FANA-ASO technology confers several key advantages over other RNA silencing technologies.

FANA-ASOs are capable of gymnotic delivery, which is self-delivery to cells without requiring a delivery agent. No formulation, conjugate, or viral vector (like AAV) is necessary. Even without a delivery vehicle, FANA-ASOs exhibit remarkable resistance to degradation by serum and cellular nucleases, which significantly extends the duration of their activity to weeks or months.

High sequence specificity:
FANA-ASOs bind to their RNA target with high affinity and specificity. They exhibit low non-specific protein binding and, unlike other technologies like siRNA, avoid RISC associated off-target effects. They likewise do not alter the biology of cells involved in the experiment, allowing for accurate analysis of gene expression and cell health.

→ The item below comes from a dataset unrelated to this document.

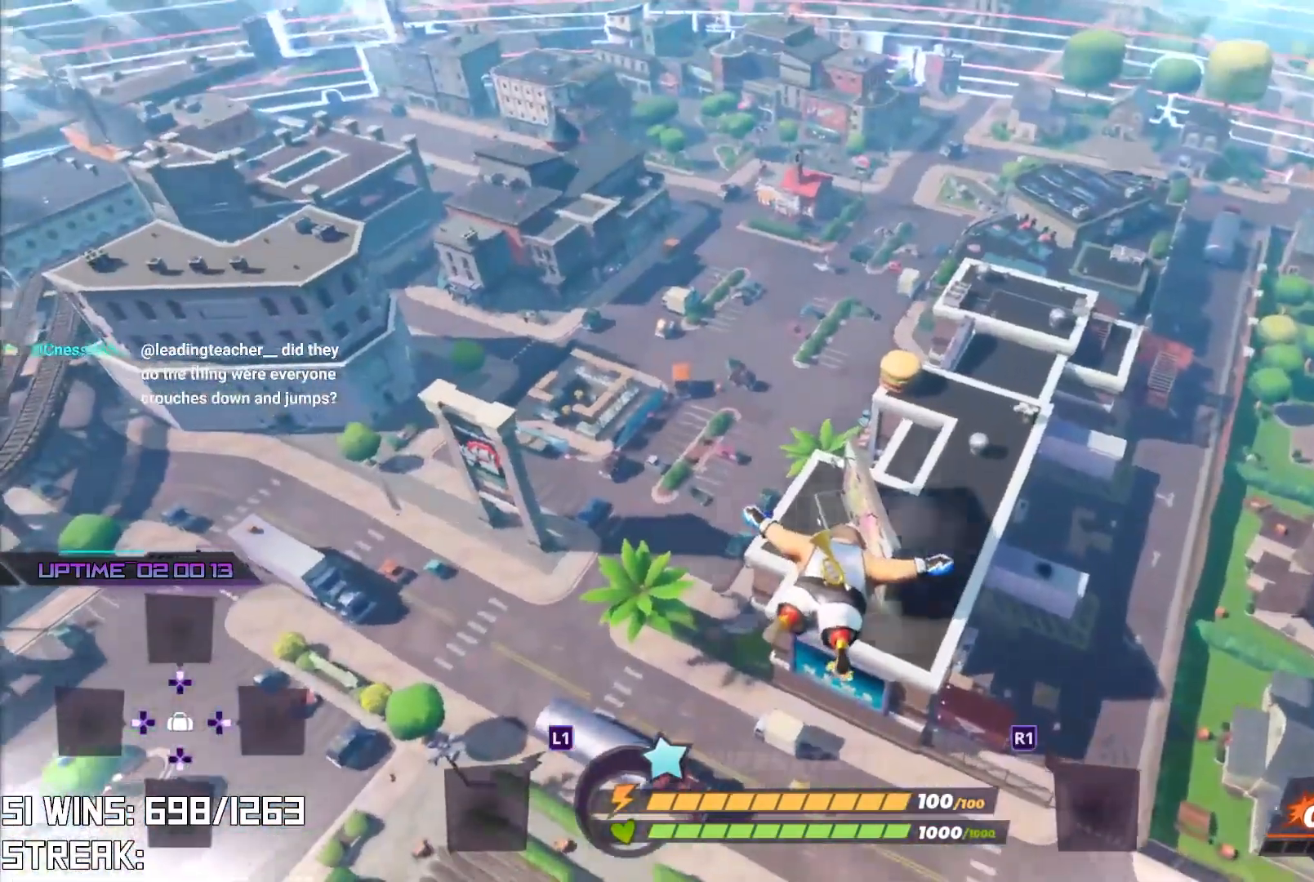
{"buttons": [], "left_stick": "up-right", "right_stick": "center", "events": [[83, "left_stick", "left"], [250, "left_stick", "center"], [300, "left_stick", "right"], [350, "left_stick", "up-right"]]}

FANA-ASOs are capable of silencing in a range of in vitro and in vivo models. Silencing can be long-term and sustained and can be achieve at low concentrations and doses. FANA ASO Technology offer high efficacy paired with high adaptability, and the ability to treat numerous gene-based diseases.

Safety: FANA ASOs are regarded as safe and do not exhibit toxicity in cellular and animal studies. FANA-ASOs are shown to have non-toxic characteristics.